I used the word "zombie" somewhat jokingly above, but the people in Matthew were likely not mindless hulks looking for brains. But in Christ, we live forever. Death does not finish us. Modern zombies generally are unstoppable (unless you shoot them in the head or something), and so are we in a way in Christ. But we aren't under some evil enchantment robbing us of our will. In water baptism, we picture ourselves dying to ourselves and our old flesh, buried with Christ and raised again with him.

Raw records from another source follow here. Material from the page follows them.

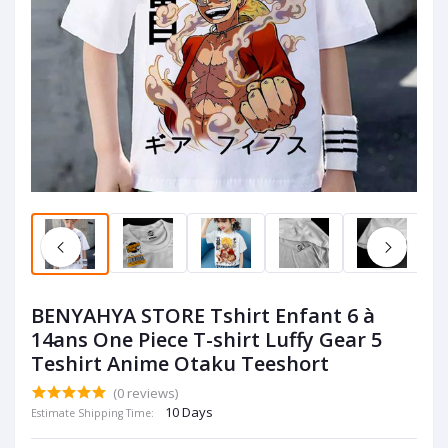
BENYAHYA STORE Tshirt Enfant 6 à
14ans One Piece T-shirt Luffy Gear 5
Teshirt Anime Otaku Teeshort
(0 reviews)
10 Days
Estimate Shipping Time:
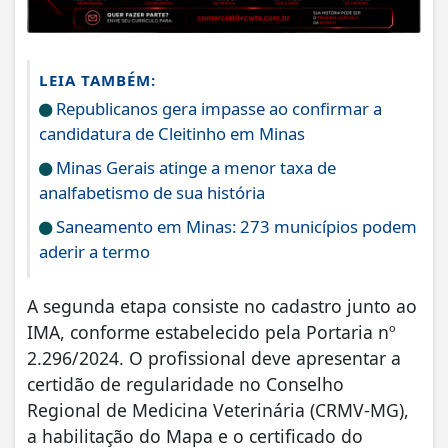
LEIA TAMBÉM:
Republicanos gera impasse ao confirmar a
candidatura de Cleitinho em Minas
Minas Gerais atinge a menor taxa de
analfabetismo de sua história
Saneamento em Minas: 273 municípios podem
aderir a termo
​A segunda etapa consiste no cadastro junto ao
IMA, conforme estabelecido pela Portaria nº
2.296/2024. O profissional deve apresentar a
certidão de regularidade no Conselho
Regional de Medicina Veterinária (CRMV-MG),
a habilitação do Mapa e o certificado do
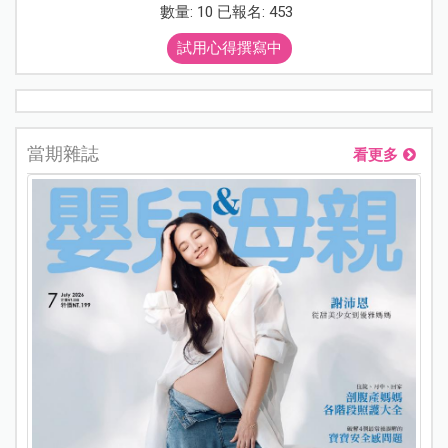
數量: 10 已報名: 453
試用心得撰寫中
當期雜誌
看更多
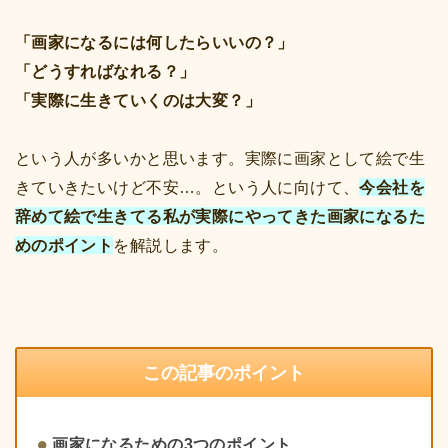
「画家になるには何したらいいの？」
「どうすればなれる？」
「実際に生きていくのは大変？」
という人が多いかと思います。実際に画家として絵で生
きていきたいけど不安…。という人に向けて、
今会社を
辞めて絵で生きてる私が実際にやってきた画家になるた
めのポイント
を解説します。
この記事のポイント
画家になるための3つのポイント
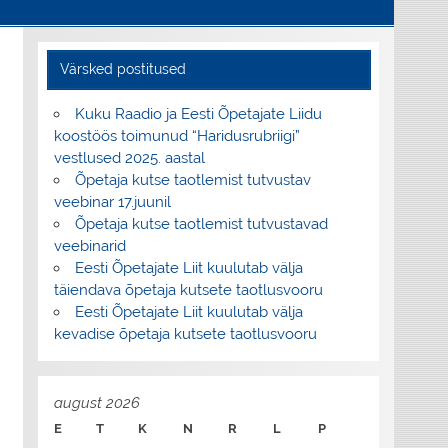
Värsked postitused
Kuku Raadio ja Eesti Õpetajate Liidu
koostöös toimunud “Haridusrubriigi”
vestlused 2025. aastal
Õpetaja kutse taotlemist tutvustav
veebinar 17.juunil
Õpetaja kutse taotlemist tutvustavad
veebinarid
Eesti Õpetajate Liit kuulutab välja
täiendava õpetaja kutsete taotlusvooru
Eesti Õpetajate Liit kuulutab välja
kevadise õpetaja kutsete taotlusvooru
august 2026
E
T
K
N
R
L
P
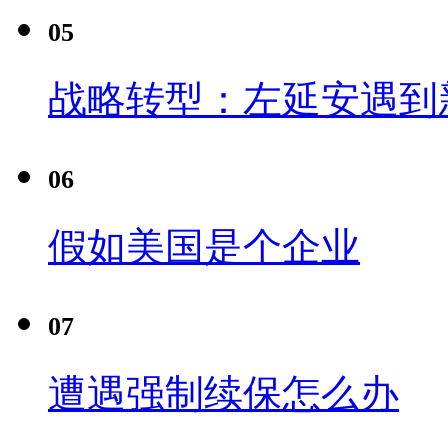
05
战略转型：左延安遇到
06
假如美国是个企业
07
遭遇强制续保怎么办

So we are in a way a kind of walking dead, dead to the things of this world and single-minded in purpose: to follow Christ. Like zombies, we are not overcome by death, but we shall overcome the world. We seek to penetrate the minds and hearts of the lost in Christ, those dead in their sins, that we might give them the life that we have. Christianity was designed to be infectious.

So the song I chose for this final essay of Easter is Audio Adrenaline's "Some Kind of Zombie." We are dead to sin, walking in the life of Christ. We have hope because of Christ's resurrection. It is the proof that resurrection will come. As Paul wrote (and I'm paraphrasing, but it's in 1 Corinthians 15), if Christ is not risen, then this whole thing is pointless, we are still in our sins, and we should be pitied! But I believe he is risen, and it's not pointless. We can overcome the death of this world. The day is coming when all death shall be destroyed for good. Until then, we walk on as former dead men revived by the Spirit of God to make all the followers we can. But we are not decrepit, decaying bodies slowly wearing away. And we cannot be taken out by the enemy's killshots, because Christ is our head, and he is powerful and indestructible. In a way, we are like some kind of zombie, but of a kind never encountered in some movie. It's Easter, and there is life in Jesus.